### PROVIDED RECORDS ###
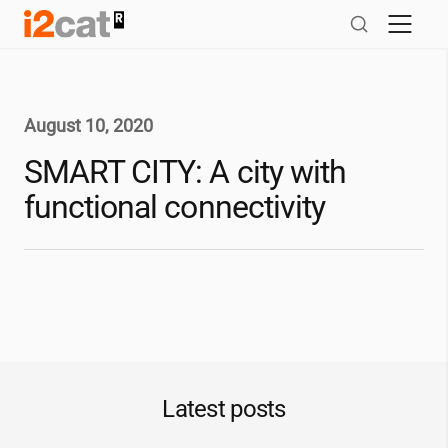
Skip
to
content
August 10, 2020
SMART CITY: A city with
functional connectivity
Latest posts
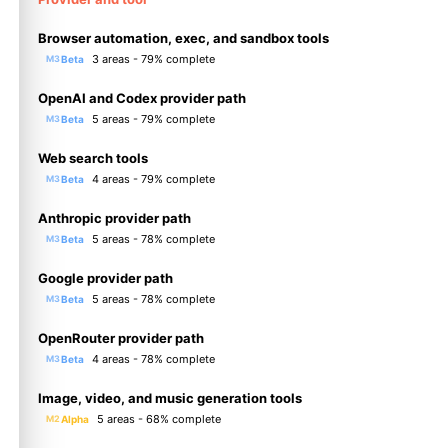
Browser automation, exec, and sandbox tools
3 areas - 79% complete
Beta
M3
OpenAI and Codex provider path
5 areas - 79% complete
Beta
M3
Web search tools
4 areas - 79% complete
Beta
M3
Anthropic provider path
5 areas - 78% complete
Beta
M3
Google provider path
5 areas - 78% complete
Beta
M3
OpenRouter provider path
4 areas - 78% complete
Beta
M3
Image, video, and music generation tools
5 areas - 68% complete
Alpha
M2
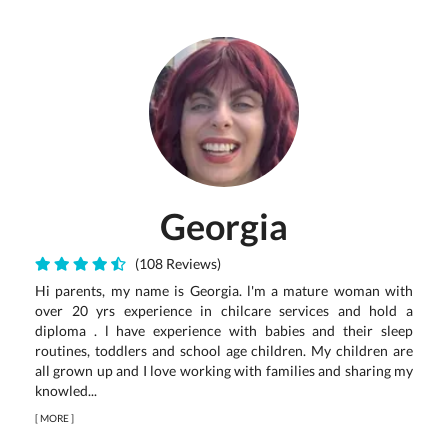
Georgia
(108 Reviews)
Hi parents, my name is Georgia. l'm a mature woman with
over 20 yrs experience in chilcare services and hold a
diploma . l have experience with babies and their sleep
routines, toddlers and school age children. My children are
all grown up and I love working with families and sharing my
knowled...
[
MORE
]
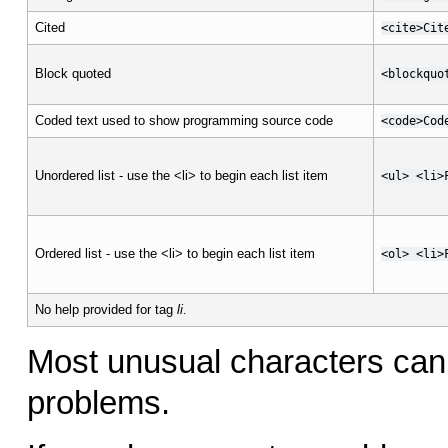
Cited
<cite>Cit
Block quoted
<blockquo
Coded text used to show programming source code
<code>Cod
Unordered list - use the <li> to begin each list item
<ul> <li>
Ordered list - use the <li> to begin each list item
<ol> <li>
No help provided for tag
li
.
Most unusual characters can 
problems.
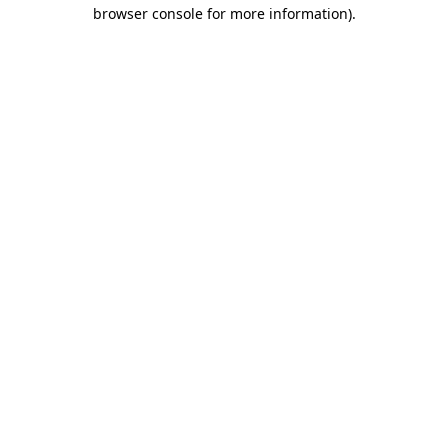
browser console for more information)
.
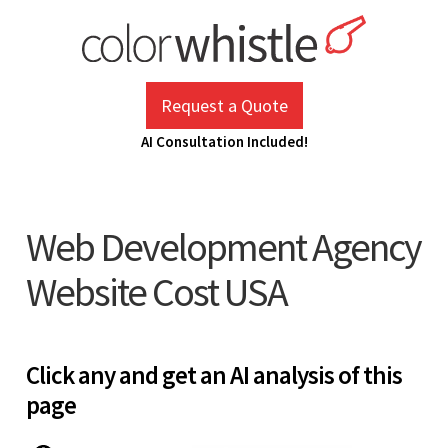
Skip
to
content
ColorWhistle
Web Design Agency India
Request a Quote
AI Consultation Included!
Web Development Agency
Website Cost USA
Click any and get an AI analysis of this
page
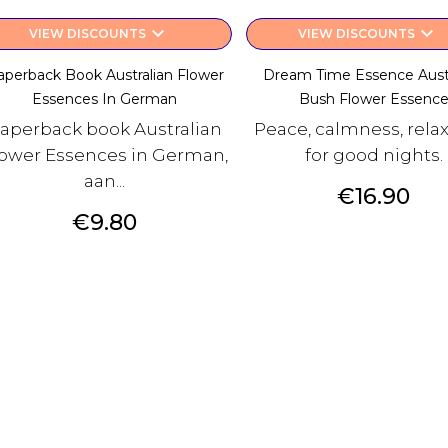
keyboard_arrow_down
keyboard_arrow_down
VIEW DISCOUNTS
VIEW DISCOUNTS
aperback Book Australian Flower
Dream Time Essence Austr
Essences In German
Bush Flower Essenc
aperback book Australian
Peace, calmness, rela
ower Essences in German,
for good nights.
aan...
Price
€16.90
Price
€9.80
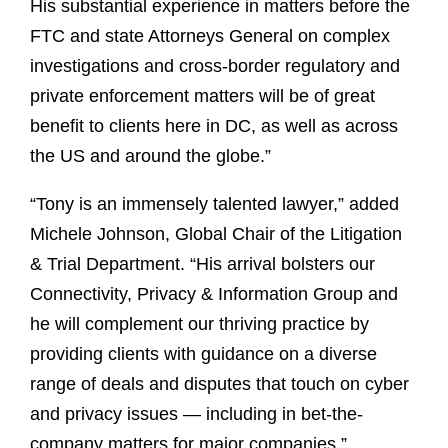
His substantial experience in matters before the
FTC and state Attorneys General on complex
investigations and cross-border regulatory and
private enforcement matters will be of great
benefit to clients here in DC, as well as across
the US and around the globe.”
“Tony is an immensely talented lawyer,” added
Michele Johnson, Global Chair of the Litigation
& Trial Department. “His arrival bolsters our
Connectivity, Privacy & Information Group and
he will complement our thriving practice by
providing clients with guidance on a diverse
range of deals and disputes that touch on cyber
and privacy issues — including in bet-the-
company matters for major companies.”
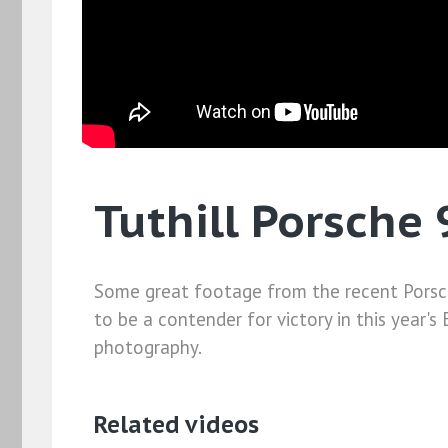
Tuthill Porsche 
Some great footage from the recent Porsche 9
to be a contender for victory in this year's
photography.
Related videos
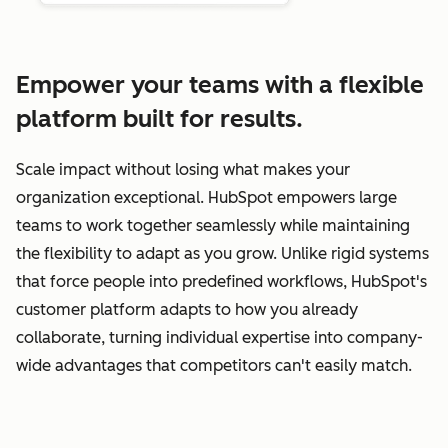
Empower your teams with a flexible
platform built for results.
Scale impact without losing what makes your
organization exceptional. HubSpot empowers large
teams to work together seamlessly while maintaining
the flexibility to adapt as you grow. Unlike rigid systems
that force people into predefined workflows, HubSpot's
customer platform adapts to how you already
collaborate, turning individual expertise into company-
wide advantages that competitors can't easily match.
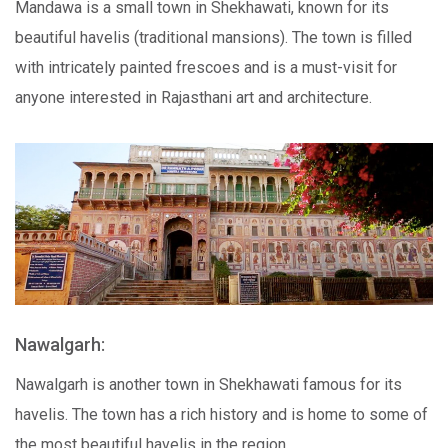
Mandawa is a small town in Shekhawati, known for its
beautiful havelis (traditional mansions). The town is filled
with intricately painted frescoes and is a must-visit for
anyone interested in Rajasthani art and architecture.
Nawalgarh:
Nawalgarh is another town in Shekhawati famous for its
havelis. The town has a rich history and is home to some of
the most beautiful havelis in the region.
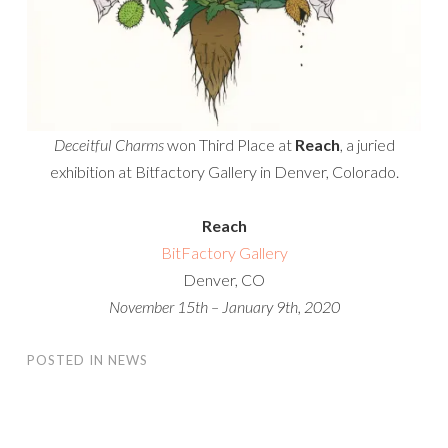
Deceitful Charms
won Third Place at
Reach
, a juried
exhibition at Bitfactory Gallery in Denver, Colorado.
Reach
BitFactory Gallery
Denver, CO
November 15th – January 9th, 2020
POSTED IN
NEWS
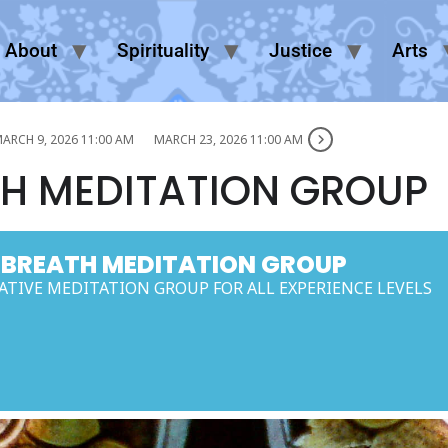
About
Spirituality
Justice
Arts
ARCH 9, 2026 11:00 AM
MARCH 23, 2026 11:00 AM
H MEDITATION GROUP
 BREATH MEDITATION GROUP
TIVE MEDITATION GROUP FOR ALL EXPERIENCE LEVELS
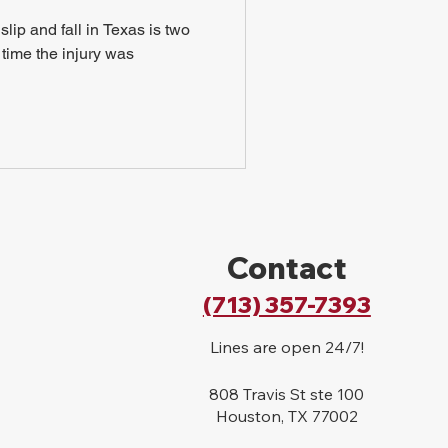
slip and fall in Texas is two
r time the injury was
Contact
(713) 357-7393
Lines are open 24/7!
808 Travis St ste 100
Houston, TX 77002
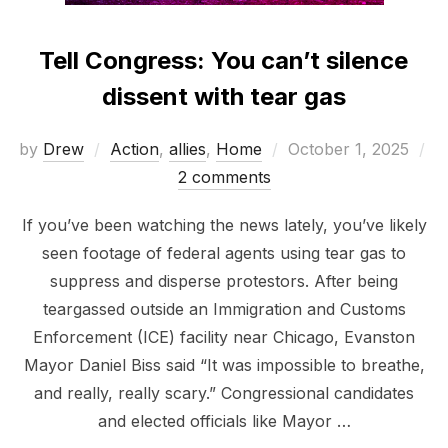
Tell Congress: You can’t silence
dissent with tear gas
Posted
by
Drew
Action
,
allies
,
Home
October 1, 2025
on
2 comments
If you’ve been watching the news lately, you’ve likely
seen footage of federal agents using tear gas to
suppress and disperse protestors. After being
teargassed outside an Immigration and Customs
Enforcement (ICE) facility near Chicago, Evanston
Mayor Daniel Biss said “It was impossible to breathe,
and really, really scary.” Congressional candidates
and elected officials like Mayor …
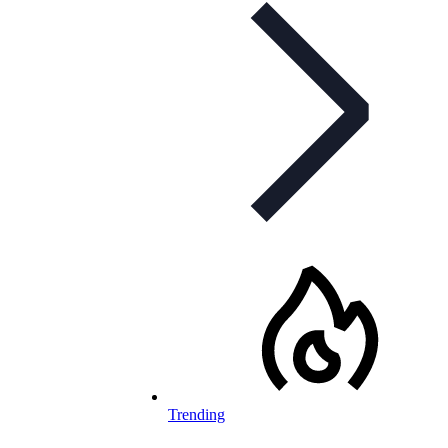
Trending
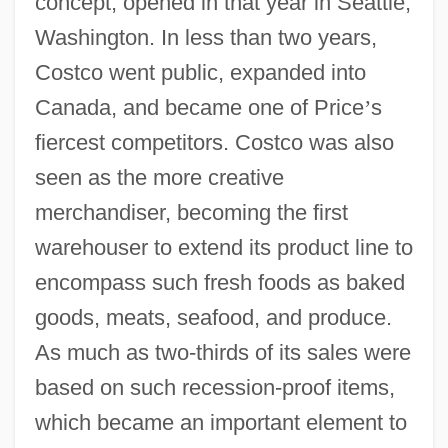
concept, opened in that year in Seattle,
Washington. In less than two years,
Costco went public, expanded into
Canada, and became one of Price
’
s
fiercest competitors. Costco was also
seen as the more creative
merchandiser, becoming the first
warehouser to extend its product line to
encompass such fresh foods as baked
goods, meats, seafood, and produce.
As much as two-thirds of its sales were
based on such recession-proof items,
which became an important element to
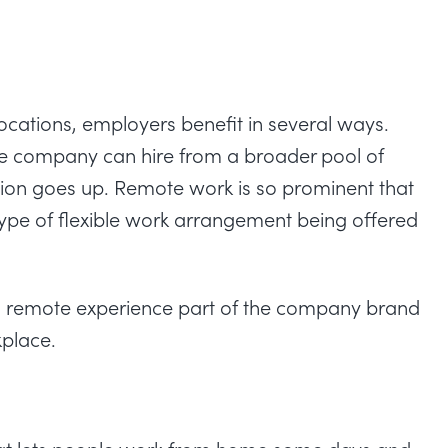
ocations,
employers benefit in several ways
.
e company can hire from a broader pool of
tion goes up. Remote work is so prominent that
 type of flexible work arrangement being offered
 remote experience part of the company brand
kplace.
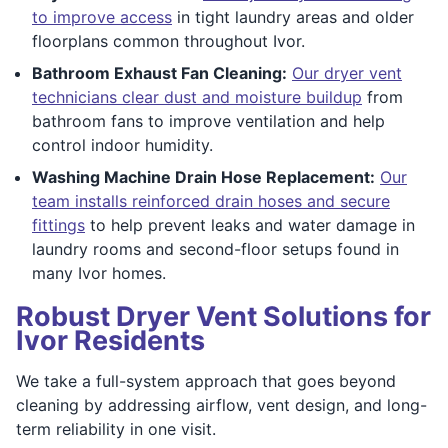
to improve access
in tight laundry areas and older
floorplans common throughout Ivor.
Bathroom Exhaust Fan Cleaning:
Our dryer vent
technicians clear dust and moisture buildup
from
bathroom fans to improve ventilation and help
control indoor humidity.
Washing Machine Drain Hose Replacement:
Our
team installs reinforced drain hoses and secure
fittings
to help prevent leaks and water damage in
laundry rooms and second-floor setups found in
many Ivor homes.
Robust Dryer Vent Solutions for
Ivor Residents
We take a full-system approach that goes beyond
cleaning by addressing airflow, vent design, and long-
term reliability in one visit.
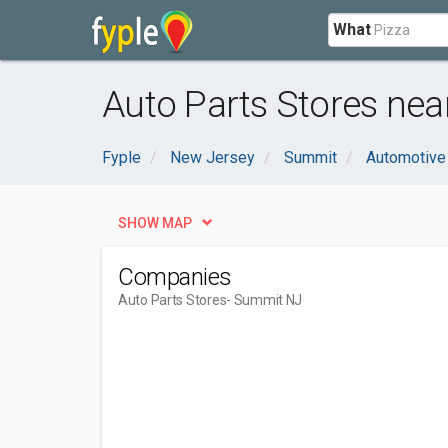
What
Auto Parts Stores ne
Fyple
New Jersey
Summit
Automotive
SHOW MAP
Companies
Auto Parts Stores
- Summit NJ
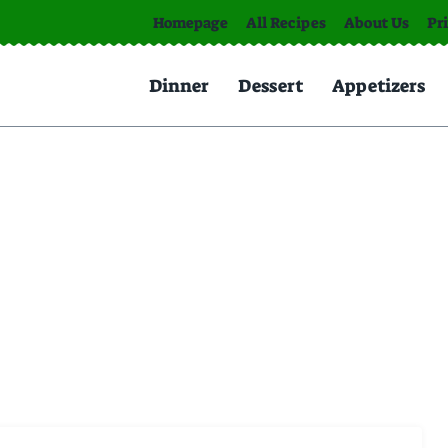
Homepage
All Recipes
About Us
Pr
Dinner
Dessert
Appetizers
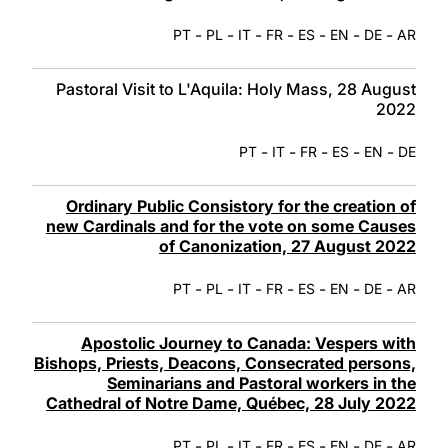
-
-
-
-
-
-
-
PT
PL
IT
FR
ES
EN
DE
AR
Pastoral Visit to L'Aquila: Holy Mass, 28 August
2022
-
-
-
-
-
PT
IT
FR
ES
EN
DE
Ordinary Public Consistory for the creation of
new Cardinals and for the vote on some Causes
of Canonization, 27 August 2022
-
-
-
-
-
-
-
PT
PL
IT
FR
ES
EN
DE
AR
Apostolic Journey to Canada: Vespers with
Bishops, Priests, Deacons, Consecrated persons,
Seminarians and Pastoral workers in the
Cathedral of Notre Dame, Québec, 28 July 2022
-
-
-
-
-
-
-
PT
PL
IT
FR
ES
EN
DE
AR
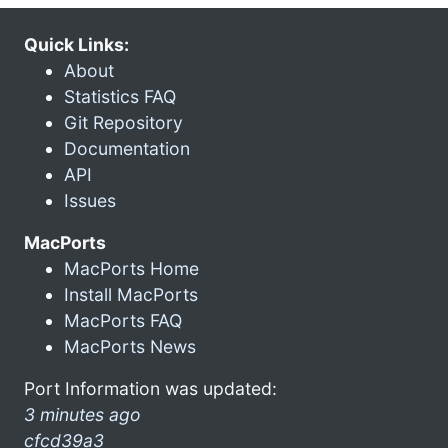
Quick Links:
About
Statistics FAQ
Git Repository
Documentation
API
Issues
MacPorts
MacPorts Home
Install MacPorts
MacPorts FAQ
MacPorts News
Port Information was updated:
3 minutes ago
cfcd39a3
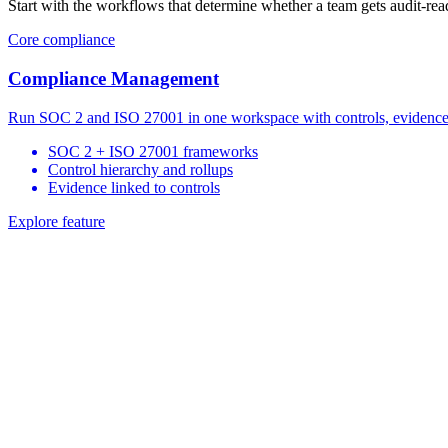
Start with the workflows that determine whether a team gets audit-re
Core compliance
Compliance Management
Run SOC 2 and ISO 27001 in one workspace with controls, evidence, 
SOC 2 + ISO 27001 frameworks
Control hierarchy and rollups
Evidence linked to controls
Explore feature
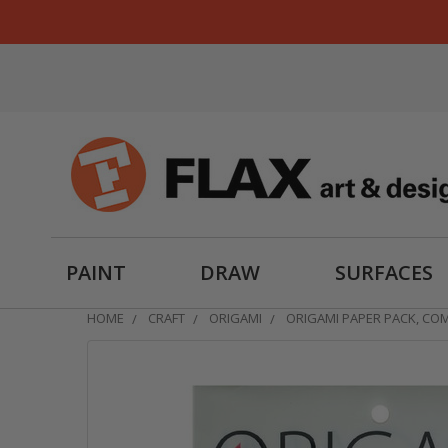
PAINT
DRAW
SURFACES
HOME
CRAFT
ORIGAMI
ORIGAMI PAPER PACK, CO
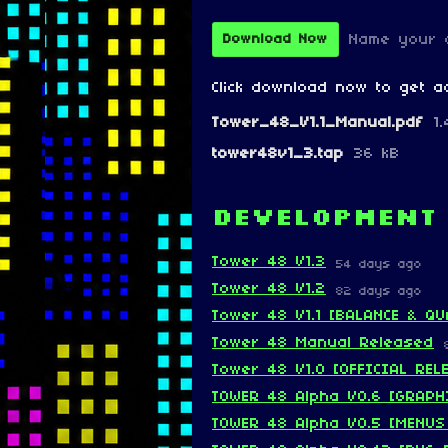
Name your 
Download Now
Click download now to get ac
Tower_48_V1.1_Manual.pdf
1
tower48v1_3.tap
36 kB
Development
Tower 48 V1.3
54 days ago
Tower 48 V1.2
82 days ago
Tower 48 V1.1 [BALANCE & QU
Tower 48 Manual Released
Tower 48 V1.0 [OFFICIAL REL
TOWER 48 Alpha V0.6 [GRAPH
TOWER 48 Alpha V0.5 [MENUS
###
▶ [PROBLEM REQUIREMENTS]:
Each line above is to be copied exactly, and the pictures are to be dropped.

▶ [SOLVED PROBLEM]:
Skip
to
content
August 10, 2020
SMART CITY: A city with
functional connectivity
Latest posts
Browser automation, exec, and sandbox tools
3 areas - 79% complete
Beta
M3
OpenAI and Codex provider path
5 areas - 79% complete
Beta
M3
Web search tools
4 areas - 79% complete
Beta
M3
Anthropic provider path
5 areas - 78% complete
Beta
M3
Google provider path
5 areas - 78% complete
Beta
M3
OpenRouter provider path
4 areas - 78% complete
Beta
M3
Image, video, and music generation tools
5 areas - 68% complete
Alpha
M2
Georgia
(108 Reviews)
Hi parents, my name is Georgia. l'm a mature woman with
over 20 yrs experience in chilcare services and hold a
diploma . l have experience with babies and their sleep
routines, toddlers and school age children. My children are
all grown up and I love working with families and sharing my
knowled...
[
MORE
]
Cited
<cite>Cit
Block quoted
<blockquo
Coded text used to show programming source code
<code>Cod
Unordered list - use the <li> to begin each list item
<ul> <li>
Ordered list - use the <li> to begin each list item
<ol> <li>
No help provided for tag
li
.
Most unusual characters can 
problems.
browser console for more information)
.
Skip
to
content
ColorWhistle
Web Design Agency India
Request a Quote
AI Consultation Included!
Web Development Agency
Website Cost USA
Click any and get an AI analysis of this
page
keyboard_arrow_down
keyboard_arrow_down
VIEW DISCOUNTS
VIEW DISCOUNTS
aperback Book Australian Flower
Dream Time Essence Austr
Essences In German
Bush Flower Essenc
aperback book Australian
Peace, calmness, rela
ower Essences in German,
for good nights.
aan...
Price
€16.90
Price
€9.80
His substantial experience in matters before the
FTC and state Attorneys General on complex
investigations and cross-border regulatory and
private enforcement matters will be of great
benefit to clients here in DC, as well as across
the US and around the globe.”
“Tony is an immensely talented lawyer,” added
Michele Johnson, Global Chair of the Litigation
& Trial Department. “His arrival bolsters our
Connectivity, Privacy & Information Group and
he will complement our thriving practice by
providing clients with guidance on a diverse
range of deals and disputes that touch on cyber
and privacy issues — including in bet-the-
company matters for major companies.”
Tuthill Porsche 
Some great footage from the recent Porsche 9
to be a contender for victory in this year's
photography.
Related videos
Empower your teams with a flexible
platform built for results.
Scale impact without losing what makes your
organization exceptional. HubSpot empowers large
teams to work together seamlessly while maintaining
the flexibility to adapt as you grow. Unlike rigid systems
that force people into predefined workflows, HubSpot's
customer platform adapts to how you already
collaborate, turning individual expertise into company-
wide advantages that competitors can't easily match.
Mandawa is a small town in Shekhawati, known for its
beautiful havelis (traditional mansions). The town is filled
with intricately painted frescoes and is a must-visit for
anyone interested in Rajasthani art and architecture.
Nawalgarh:
Nawalgarh is another town in Shekhawati famous for its
havelis. The town has a rich history and is home to some of
the most beautiful havelis in the region.
Deceitful Charms
won Third Place at
Reach
, a juried
exhibition at Bitfactory Gallery in Denver, Colorado.
Reach
BitFactory Gallery
Denver, CO
November 15th – January 9th, 2020
POSTED IN
NEWS
About
Spirituality
Justice
Arts
ARCH 9, 2026 11:00 AM
MARCH 23, 2026 11:00 AM
H MEDITATION GROUP
 BREATH MEDITATION GROUP
TIVE MEDITATION GROUP FOR ALL EXPERIENCE LEVELS
slip and fall in Texas is two
r time the injury was
Contact
(713) 357-7393
Lines are open 24/7!
808 Travis St ste 100
Houston, TX 77002
Tell Congress: You can’t silence
dissent with tear gas
Posted
by
Drew
Action
,
allies
,
Home
October 1, 2025
on
2 comments
If you’ve been watching the news lately, you’ve likely
seen footage of federal agents using tear gas to
suppress and disperse protestors. After being
teargassed outside an Immigration and Customs
Enforcement (ICE) facility near Chicago, Evanston
Mayor Daniel Biss said “It was impossible to breathe,
and really, really scary.” Congressional candidates
and elected officials like Mayor …
Trending
concept, opened in that year in Seattle,
Washington. In less than two years,
Costco went public, expanded into
Canada, and became one of Price
’
s
fiercest competitors. Costco was also
seen as the more creative
merchandiser, becoming the first
warehouser to extend its product line to
encompass such fresh foods as baked
goods, meats, seafood, and produce.
As much as two-thirds of its sales were
based on such recession-proof items,
which became an important element to
ocations,
employers benefit in several ways
.
e company can hire from a broader pool of
tion goes up. Remote work is so prominent that
 type of flexible work arrangement being offered
 remote experience part of the company brand
kplace.
to improve access
in tight laundry areas and older
floorplans common throughout Ivor.
Bathroom Exhaust Fan Cleaning:
Our dryer vent
technicians clear dust and moisture buildup
from
bathroom fans to improve ventilation and help
control indoor humidity.
Washing Machine Drain Hose Replacement:
Our
team installs reinforced drain hoses and secure
fittings
to help prevent leaks and water damage in
laundry rooms and second-floor setups found in
many Ivor homes.
Robust Dryer Vent Solutions for
Ivor Residents
We take a full-system approach that goes beyond
cleaning by addressing airflow, vent design, and long-
term reliability in one visit.
What
Auto Parts Stores ne
Fyple
New Jersey
Summit
Automotive
SHOW MAP
Companies
Auto Parts Stores
- Summit NJ
Homepage
All Recipes
About Us
Pr
Dinner
Dessert
Appetizers
-
-
-
-
-
-
-
PT
PL
IT
FR
ES
EN
DE
AR
Pastoral Visit to L'Aquila: Holy Mass, 28 August
2022
-
-
-
-
-
PT
IT
FR
ES
EN
DE
Ordinary Public Consistory for the creation of
new Cardinals and for the vote on some Causes
of Canonization, 27 August 2022
-
-
-
-
-
-
-
PT
PL
IT
FR
ES
EN
DE
AR
Apostolic Journey to Canada: Vespers with
Bishops, Priests, Deacons, Consecrated persons,
Seminarians and Pastoral workers in the
Cathedral of Notre Dame, Québec, 28 July 2022
-
-
-
-
-
-
-
PT
PL
IT
FR
ES
EN
DE
AR
Quick Links:
About
Statistics FAQ
Git Repository
Documentation
API
Issues
MacPorts
MacPorts Home
Install MacPorts
MacPorts FAQ
MacPorts News
Port Information was updated:
3 minutes ago
cfcd39a3
Start with the workflows that determine whether a team gets audit-re
Core compliance
Compliance Management
Run SOC 2 and ISO 27001 in one workspace with controls, evidence, 
SOC 2 + ISO 27001 frameworks
Control hierarchy and rollups
Evidence linked to controls
Explore feature
PAINT
DRAW
SURFACES
HOME
CRAFT
ORIGAMI
ORIGAMI PAPER PACK, CO
Name your 
Download Now
Click download now to get ac
Tower_48_V1.1_Manual.pdf
1
tower48v1_3.tap
36 kB
Development
Tower 48 V1.3
54 days ago
Tower 48 V1.2
82 days ago
Tower 48 V1.1 [BALANCE & QU
Tower 48 Manual Released
Tower 48 V1.0 [OFFICIAL REL
TOWER 48 Alpha V0.6 [GRAPH
TOWER 48 Alpha V0.5 [MENUS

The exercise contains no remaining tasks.